### Task to carry out
Repeat exactly the line containing "output f1, f2, f3" and every line after it in the entries, and nothing besides.

[Records excerpted from a collection]

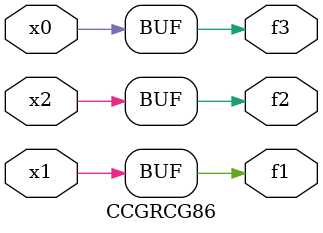
<source format=v>
module CCGRCG86(
	input x0, x1, x2,
	output f1, f2, f3
);
	assign f1 = x1;
	assign f2 = x2;
	assign f3 = x0;
endmodule

</source>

### Solution for this exercise
	output f1, f2, f3
);
	assign f1 = x1;
	assign f2 = x2;
	assign f3 = x0;
endmodule

</source>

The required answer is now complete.